Lay out the text read from all of the entries below as a single numbered list with one line per item, and leave out blank lines and the pictures.

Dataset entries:
--

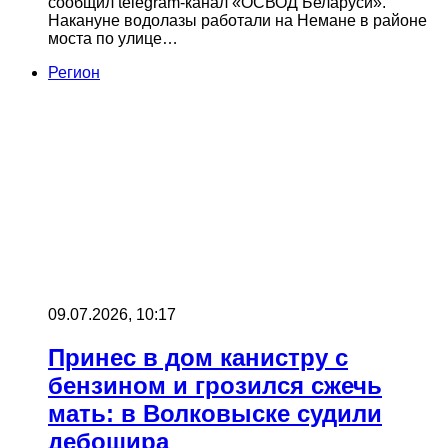
сообщил telegram-канал «ОСВОД Беларуси».
Накануне водолазы работали на Немане в районе
моста по улице…
Регион
09.07.2026, 10:17
Принес в дом канистру с
бензином и грозился сжечь
мать: в Волковыске судили
дебошира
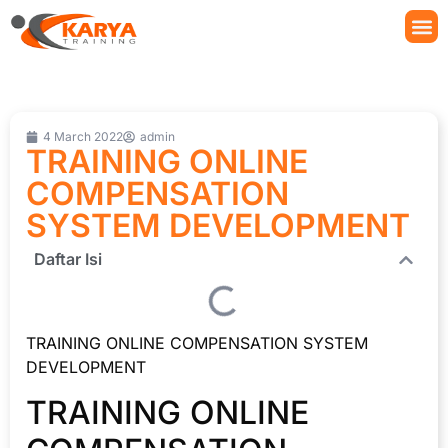
4 March 2022
admin
TRAINING ONLINE
COMPENSATION
SYSTEM DEVELOPMENT
Daftar Isi
TRAINING ONLINE COMPENSATION SYSTEM
DEVELOPMENT
TRAINING ONLINE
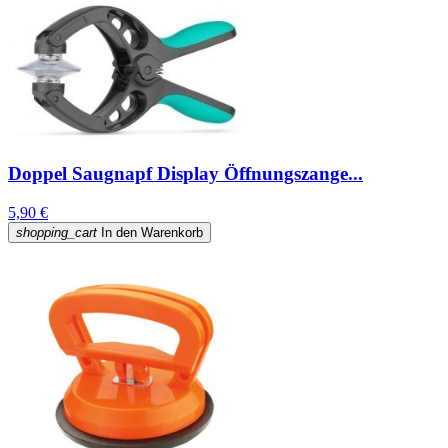
Doppel Saugnapf Display Öffnungszange...
5,90 €
shopping_cart
In den Warenkorb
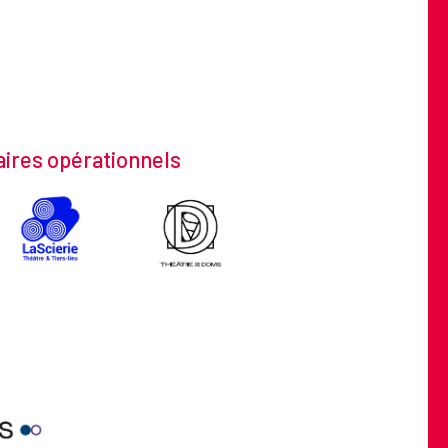
ires opérationnels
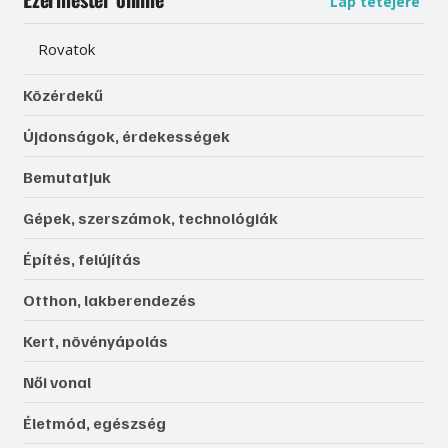
Lap tetejére
Rovatok
Közérdekű
Újdonságok, érdekességek
Bemutatjuk
Gépek, szerszámok, technológiák
Építés, felújítás
Otthon, lakberendezés
Kert, növényápolás
Női vonal
Életmód, egészség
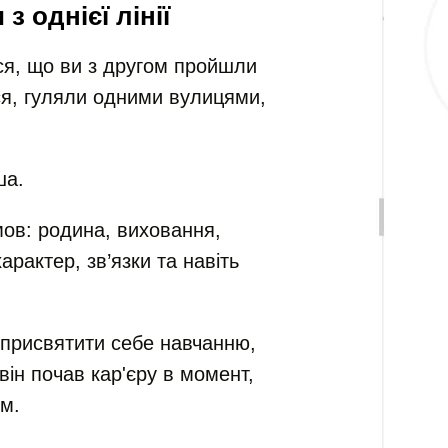
з однієї лінії
я, що ви з другом пройшли
я, гуляли одними вулицями,
ша.
мов: родина, виховання,
арактер, зв’язки та навіть
ю присвятити себе навчанню,
він почав кар'єру в момент,
м.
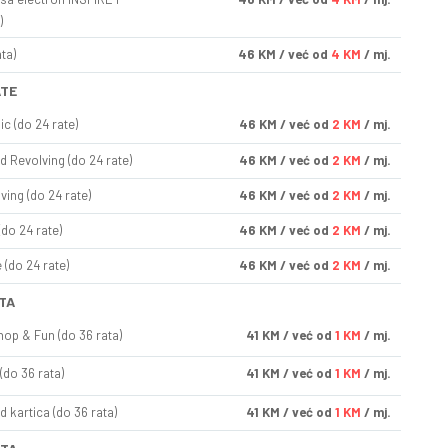
)
ta)
46
KM
/ već od
4 KM
/ mj.
ATE
ic (do 24 rate)
46
KM
/ već od
2 KM
/ mj.
d Revolving (do 24 rate)
46
KM
/ već od
2 KM
/ mj.
ving (do 24 rate)
46
KM
/ već od
2 KM
/ mj.
(do 24 rate)
46
KM
/ već od
2 KM
/ mj.
(do 24 rate)
46
KM
/ već od
2 KM
/ mj.
TA
op & Fun (do 36 rata)
41
KM
/ već od
1 KM
/ mj.
(do 36 rata)
41
KM
/ već od
1 KM
/ mj.
d kartica (do 36 rata)
41
KM
/ već od
1 KM
/ mj.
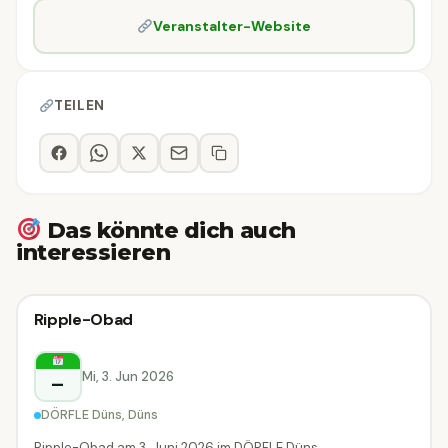
Veranstalter-Website
TEILEN
Das könnte dich auch
interessieren
Sonstiges
Ripple-Obad
Sonstiges
Düns
Mi, 3. Jun 2026
–
DÖRFLE Düns, Düns
Ripple-Obad am 3. Juni 2026 im DÖRFLE Düns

--

- [Answer to this problem]
1. сообщил telegram-канал «ОСВОД Беларуси».
2. Накануне водолазы работали на Немане в районе
3. моста по улице…
4. Регион
5. 09.07.2026, 10:17
6. Принес в дом канистру с
7. бензином и грозился сжечь
8. мать: в Волковыске судили
9. дебошира
10. 4 March 2022
11. admin
12. TRAINING ONLINE
13. COMPENSATION
14. SYSTEM DEVELOPMENT
15. Daftar Isi
16. TRAINING ONLINE COMPENSATION SYSTEM
17. DEVELOPMENT
18. TRAINING ONLINE
19. Doppel Saugnapf Display Öffnungszange...
20. 5,90 €
21. shopping_cart
22. In den Warenkorb
23. ires opérationnels
24. Lap tetejére
25. Rovatok
26. Közérdekű
27. Újdonságok, érdekességek
28. Bemutatjuk
29. Gépek, szerszámok, technológiák
30. Építés, felújítás
31. Otthon, lakberendezés
32. Kert, növényápolás
33. Női vonal
34. Életmód, egészség
35. з однієї лінії
36. я, що ви з другом пройшли
37. я, гуляли одними вулицями,
38. ша.
39. мов: родина, виховання,
40. арактер, зв’язки та навіть
41. ю присвятити себе навчанню,
42. він почав кар'єру в момент,
43. м.
44. )
45. ta)
46. 46
47. KM
48. / već od
49. 4 KM
50. / mj.
51. ATE
52. ic (do 24 rate)
53. 46
54. KM
55. / već od
56. 2 KM
57. / mj.
58. d Revolving (do 24 rate)
59. 46
60. KM
61. / već od
62. 2 KM
63. / mj.
64. ving (do 24 rate)
65. 46
66. KM
67. / već od
68. 2 KM
69. / mj.
70. (do 24 rate)
71. 46
72. KM
73. / već od
74. 2 KM
75. / mj.
76. (do 24 rate)
77. 46
78. KM
79. / već od
80. 2 KM
81. / mj.
82. TA
83. op & Fun (do 36 rata)
84. 41
85. KM
86. / već od
87. 1 KM
88. / mj.
89. (do 36 rata)
90. 41
91. KM
92. / već od
93. 1 KM
94. / mj.
95. d kartica (do 36 rata)
96. 41
97. KM
98. / već od
99. 1 KM
100. / mj.
101. Veranstalter-Website
102. TEILEN
103. Das könnte dich auch
104. interessieren
105. Sonstiges
106. Ripple-Obad
107. Sonstiges
108. Düns
109. Mi, 3. Jun 2026
110. –
111. DÖRFLE Düns, Düns
112. Ripple-Obad am 3. Juni 2026 im DÖRFLE Düns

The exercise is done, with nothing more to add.